There is a saying that the Huskers’ seventh woman is the crowd. Well, then the eighth woman is Coach John Cook’s wife, Wendy.
Most fans don’t even know her name, unless they happened to have looked in the media guide or were there for my senior night more than five years ago. However, she is known as a second mother to all Nebraska volleyball players. She is never in the spotlight or receiving awards, she doesn’t have to deal with criticism and critiques head on, but she is there for every win and every loss. She has made countless meals for recruits, attended a multitude of events and has never complained once. She is the most selfless person I know and makes sacrifices each and every day.
This week’s post is near and dear to my heart. Nebraska volleyball isn’t at the top all of the time solely because of Coach Cook’s brilliant coaching mind and endless efforts. A large part of that success comes from behind the scenes, where Wendy has been there every step of the way.
One of the hardest jobs in the world is being a coach’s wife. Your husband is always on the road, working late hours, consumed by the sport. You have to attend weekly events and host countless dinners at your home. You don’t just have to care for the biological kids that you have, but also the kids who are a part of the team each year. You have to always be supportive whether times are good, or times are bad. You have to fully embrace the mindset that there are no days off, just as a coach would. And even when you want to take a day off, you can’t, because a coach’s wife is always needed.
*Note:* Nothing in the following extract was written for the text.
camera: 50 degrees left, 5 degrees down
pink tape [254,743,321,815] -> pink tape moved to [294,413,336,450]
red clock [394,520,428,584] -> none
One of the best stories I can provide to prove how big of an asset Wendy can be is a story from a few years ago. Brianna Holman came to Lincoln for an official visit. She was in the process of transferring from LSU and looking for a place to call home. My mom ended up cooking for about 20 people that night, including a few current players, Bri, her family and some other staff members. She made her famous lasagna recipe, a Caesar salad, homemade garlic bread, fruit salad and then went out of her way to find out Bri’s favorite dessert and pick it up, a chocolate Bundt cake from Nothing Bundt Cakes.
Shortly after that dinner took place, we were on a family ski trip in Montana. I vividly remember Coach Cook getting a call from Bri while we were in the middle of dinner (of course) and putting her on speaker phone. She ended up committing that night, but something that will never leave my mind is one of the reasons she gave as to why she committed to play for the Huskers. She said that Wendy made her feel “at home” and more than just a player. She wanted to feel a part of something special and because of my mom, she felt that here at Nebraska. Bri came over for multiple dinners over the course of her time in Lincoln and still texts my mom to this day. That is the kind of impact she has on some of the players who have played here or who are currently playing here.
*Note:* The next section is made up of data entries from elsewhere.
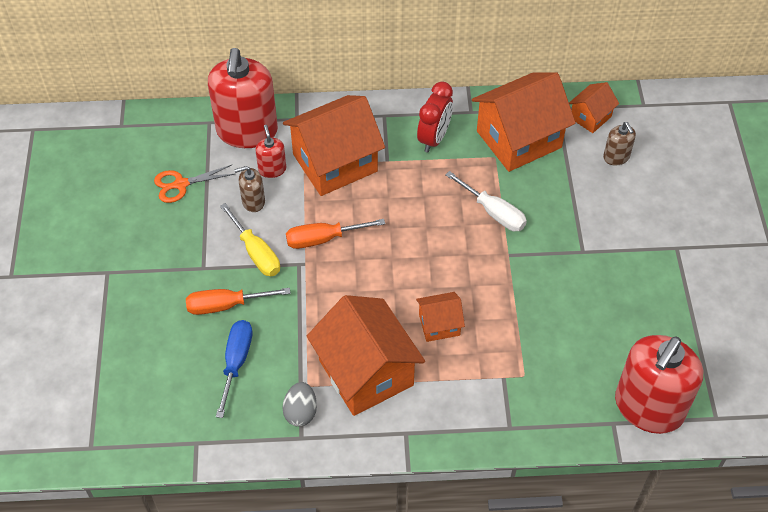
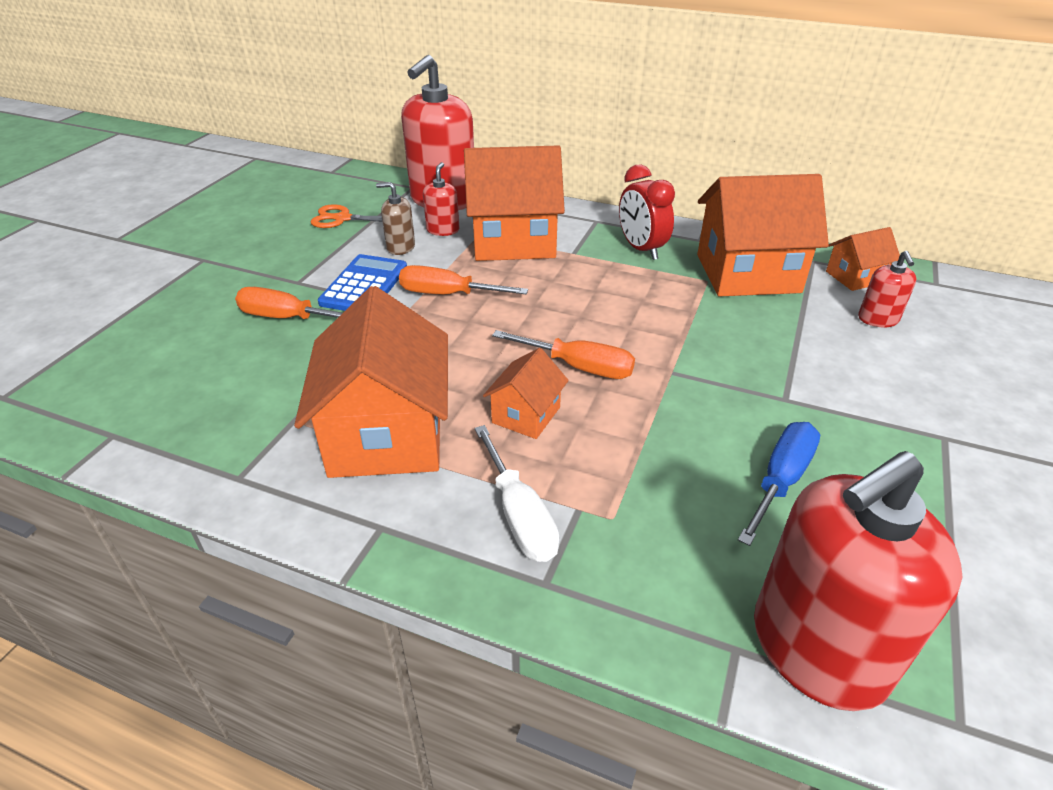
camera: 25 degrees right, 15 degrees down
blue screwdriver [216,320,253,418] -> blue screwdriver moved to [738,422,820,546]
yellow screwdriver [220,203,280,276] -> blue calculator [318,254,407,311]
grey egg [282,382,317,427] -> none
orange house [416,292,465,342] -> orange house turned 75 degrees counterclockwise [483,348,569,439]
red clock [417,82,453,153] -> red clock turned 105 degrees clockwise [619,164,675,260]
white screwdriver [445,171,527,231] -> white screwdriver moved to [474,425,559,562]
brown soap dispenser [603,122,636,166] -> red soap dispenser [858,251,916,327]
none -> orange screwdriver [492,330,635,379]

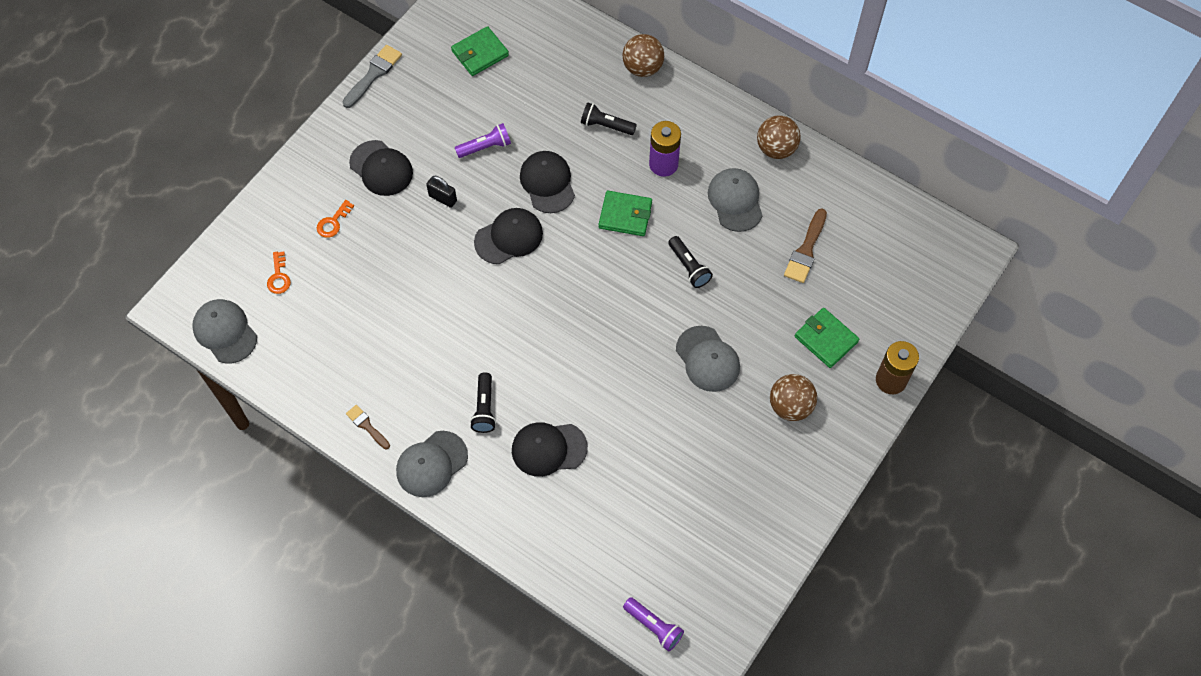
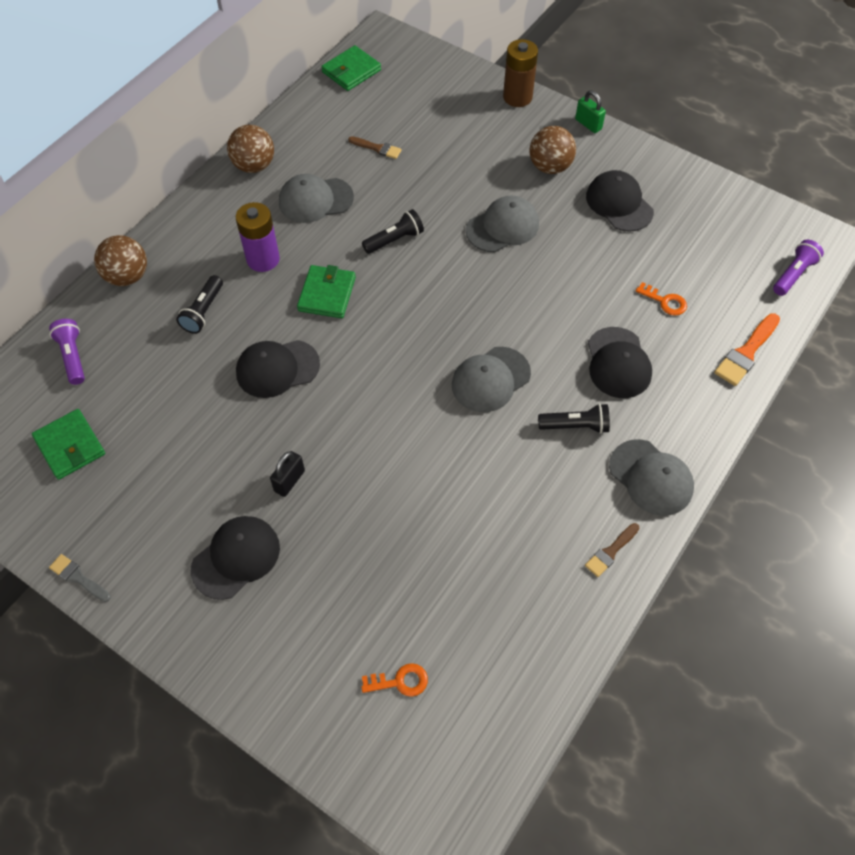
camera: 90 degrees left, 5 degrees down
grey cap [192,299,257,363] -> grey cap moved to [452,347,531,412]
orange key [317,200,354,238] -> orange key moved to [636,282,687,316]
grey brush [343,45,402,108] -> grey brush [49,554,111,602], size x0.63
purple flashlight [455,123,511,158] -> purple flashlight moved to [49,319,85,385]
black cap [474,208,543,264] -> black cap moved to [586,170,654,232]
brown brush [784,208,827,283] -> brown brush [348,136,402,159], size x0.63
green wallet [795,308,859,368] -> green wallet moved to [321,45,381,91]
none -> green padlock [575,90,606,133]
none -> orange brush [714,313,780,386]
Moms in general are superheroes in my opinion. However, coach’s wives, make the ultimate sacrifice. My dad would not be the man he is today or the successful coach he has become without my mom by his side. He might not be involved with volleyball at all. It wasn’t until they started dating that he took an interest and started to learn the sport. Wendy, a two-time All-American at San Diego State and inductee to the Aztecs’ hall of fame, was a capable teacher.
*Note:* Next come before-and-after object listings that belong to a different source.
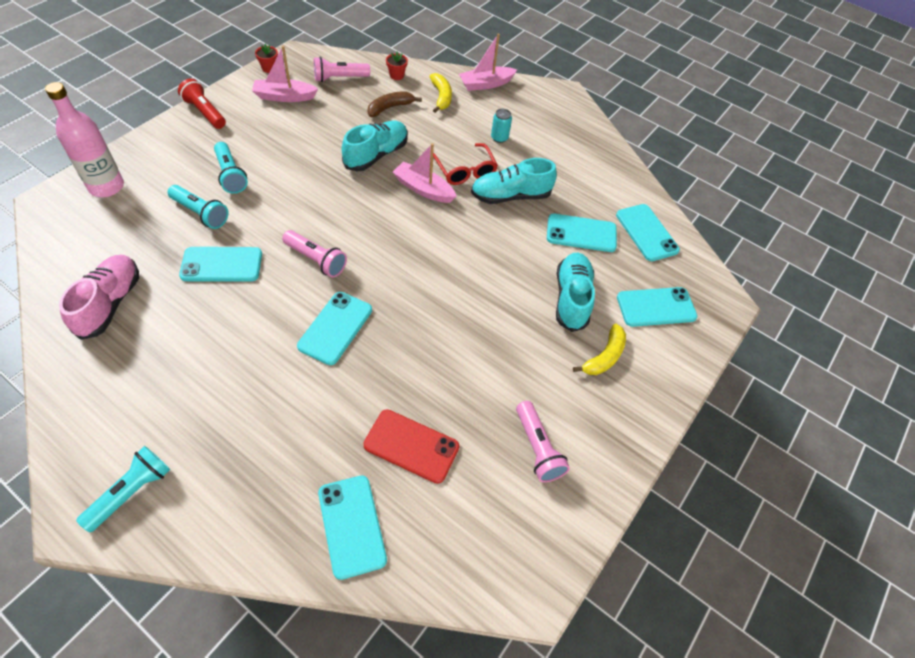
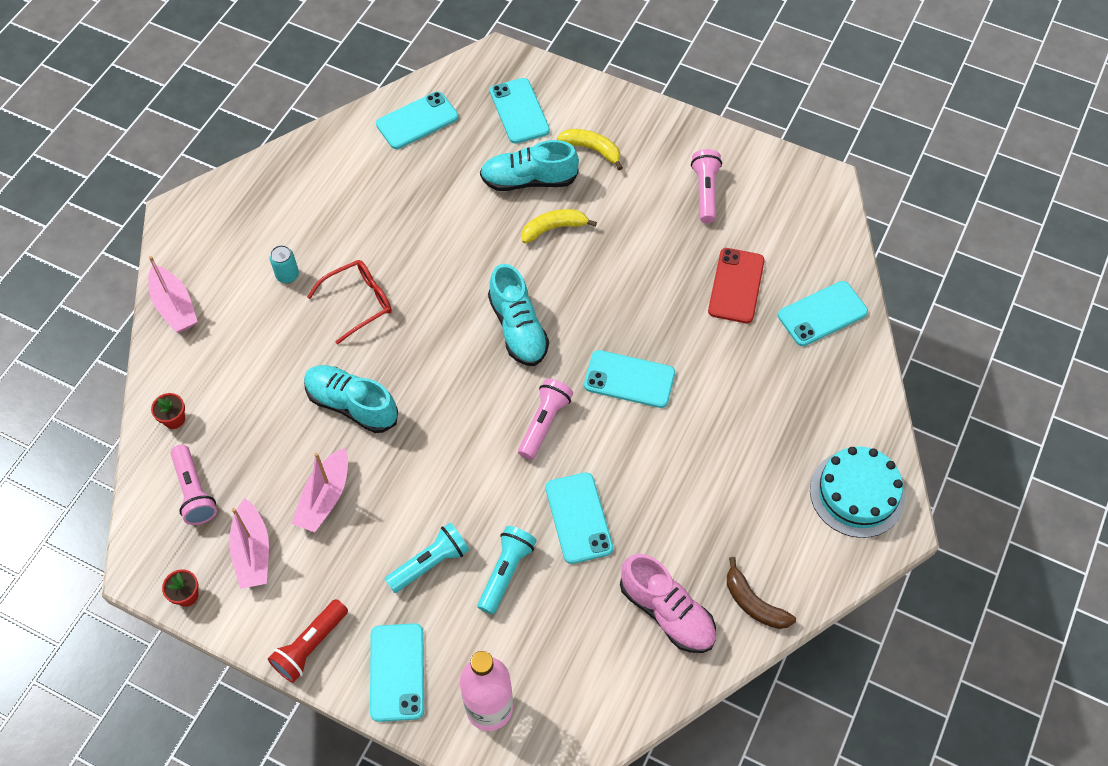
camera: 95 degrees left, 5 degrees up
pink shoe [59,255,139,340] -> pink shoe turned 135 degrees counterclockwise [620,554,716,653]
turquoise flashlight [76,446,170,532] -> turquoise cake [810,446,905,538]
brown banana [367,91,422,117] -> brown banana moved to [727,557,796,629]
pink boat [393,143,457,203] -> pink boat moved to [292,448,348,532]
yellow banana [430,73,452,113] -> yellow banana moved to [522,209,597,243]
turquoise shoe [471,158,557,204] -> turquoise shoe moved to [488,264,549,366]
pink flashlight [516,401,570,482] -> pink flashlight turned 60 degrees counterclockwise [691,149,722,223]
turquoise phone [547,214,617,252] -> turquoise phone moved to [370,623,424,722]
Nebraska volleyball has benefitted, too. The Huskers may not have had certain players commit to play here if it weren’t for Wendy. She hasn’t taken a day off since Coach Cook’s college career began almost 30 years ago, and she won’t take a day off until he retires. That is dedication. That is inspiring. That is something to be proud of.
That is Nebraska volleyball’s eighth woman, the woman behind it all, Wendy Cook.